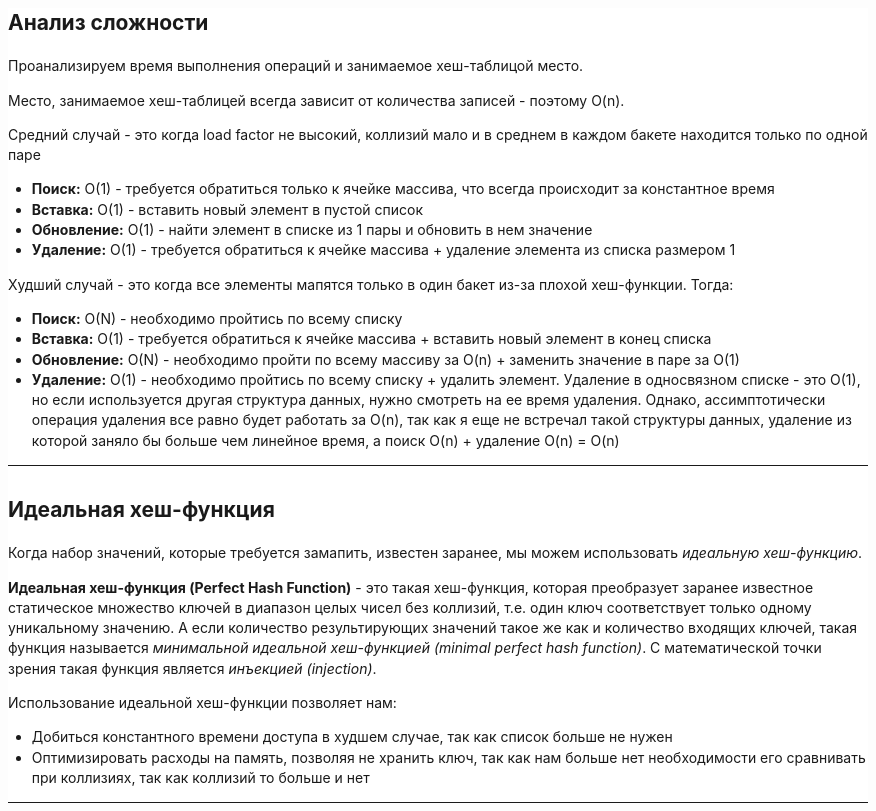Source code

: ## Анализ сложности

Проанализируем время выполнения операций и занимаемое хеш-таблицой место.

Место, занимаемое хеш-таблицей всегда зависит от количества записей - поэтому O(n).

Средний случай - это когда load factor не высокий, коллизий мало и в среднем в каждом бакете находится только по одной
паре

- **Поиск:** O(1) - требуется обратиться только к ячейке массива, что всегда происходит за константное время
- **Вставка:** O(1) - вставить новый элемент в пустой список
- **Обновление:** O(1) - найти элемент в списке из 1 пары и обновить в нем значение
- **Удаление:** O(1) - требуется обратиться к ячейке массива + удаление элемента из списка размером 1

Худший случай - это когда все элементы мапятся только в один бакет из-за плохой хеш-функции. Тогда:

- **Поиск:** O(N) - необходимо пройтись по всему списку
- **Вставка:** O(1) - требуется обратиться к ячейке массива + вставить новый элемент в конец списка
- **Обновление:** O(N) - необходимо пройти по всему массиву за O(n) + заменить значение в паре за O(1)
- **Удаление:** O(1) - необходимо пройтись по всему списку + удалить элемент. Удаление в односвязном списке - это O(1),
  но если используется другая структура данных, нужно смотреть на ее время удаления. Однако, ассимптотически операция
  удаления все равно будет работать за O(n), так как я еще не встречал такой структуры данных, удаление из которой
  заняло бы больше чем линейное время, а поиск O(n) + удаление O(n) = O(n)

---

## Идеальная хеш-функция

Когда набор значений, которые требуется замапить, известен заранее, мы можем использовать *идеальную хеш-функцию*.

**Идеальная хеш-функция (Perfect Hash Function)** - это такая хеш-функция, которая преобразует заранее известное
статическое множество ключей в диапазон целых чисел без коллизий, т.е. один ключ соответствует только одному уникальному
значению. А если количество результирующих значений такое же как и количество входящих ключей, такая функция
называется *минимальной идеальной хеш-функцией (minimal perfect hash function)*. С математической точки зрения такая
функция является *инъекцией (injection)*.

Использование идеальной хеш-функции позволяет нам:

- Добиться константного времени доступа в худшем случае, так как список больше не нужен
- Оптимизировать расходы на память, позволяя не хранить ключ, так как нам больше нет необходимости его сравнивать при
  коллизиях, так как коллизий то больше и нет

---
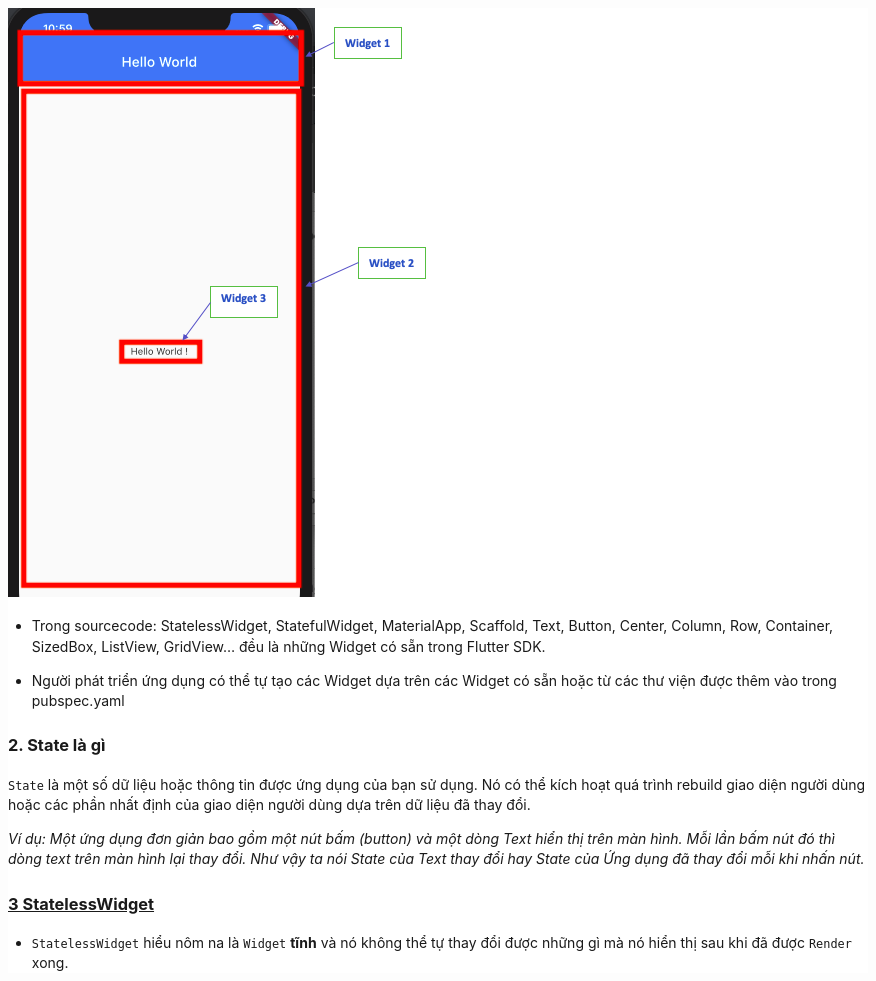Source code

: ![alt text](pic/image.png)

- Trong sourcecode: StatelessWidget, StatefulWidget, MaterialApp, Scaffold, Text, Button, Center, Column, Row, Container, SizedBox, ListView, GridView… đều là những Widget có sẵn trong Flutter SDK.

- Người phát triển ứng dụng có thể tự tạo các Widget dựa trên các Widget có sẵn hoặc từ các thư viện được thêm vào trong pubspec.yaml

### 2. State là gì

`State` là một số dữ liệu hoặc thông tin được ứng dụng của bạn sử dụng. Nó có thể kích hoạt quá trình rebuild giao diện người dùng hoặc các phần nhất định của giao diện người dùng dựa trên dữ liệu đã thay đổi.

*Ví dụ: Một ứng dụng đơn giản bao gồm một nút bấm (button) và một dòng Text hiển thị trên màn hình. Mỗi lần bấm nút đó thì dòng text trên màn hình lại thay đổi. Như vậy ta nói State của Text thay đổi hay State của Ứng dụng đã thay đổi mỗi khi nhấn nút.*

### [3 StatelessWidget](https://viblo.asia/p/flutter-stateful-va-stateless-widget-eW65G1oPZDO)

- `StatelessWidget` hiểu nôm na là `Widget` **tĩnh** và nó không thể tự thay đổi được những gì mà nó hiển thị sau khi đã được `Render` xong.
======
• Problem requirements:
Above are the entries. Quote exactly the lines from the one bearing "- **Вставка:** O(1) - требуется" through the one bearing "значению. А если".

• Written response:
- **Вставка:** O(1) - требуется обратиться к ячейке массива + вставить новый элемент в конец списка
- **Обновление:** O(N) - необходимо пройти по всему массиву за O(n) + заменить значение в паре за O(1)
- **Удаление:** O(1) - необходимо пройтись по всему списку + удалить элемент. Удаление в односвязном списке - это O(1),
  но если используется другая структура данных, нужно смотреть на ее время удаления. Однако, ассимптотически операция
  удаления все равно будет работать за O(n), так как я еще не встречал такой структуры данных, удаление из которой
  заняло бы больше чем линейное время, а поиск O(n) + удаление O(n) = O(n)

---

## Идеальная хеш-функция

Когда набор значений, которые требуется замапить, известен заранее, мы можем использовать *идеальную хеш-функцию*.

**Идеальная хеш-функция (Perfect Hash Function)** - это такая хеш-функция, которая преобразует заранее известное
статическое множество ключей в диапазон целых чисел без коллизий, т.е. один ключ соответствует только одному уникальному
значению. А если количество результирующих значений такое же как и количество входящих ключей, такая функция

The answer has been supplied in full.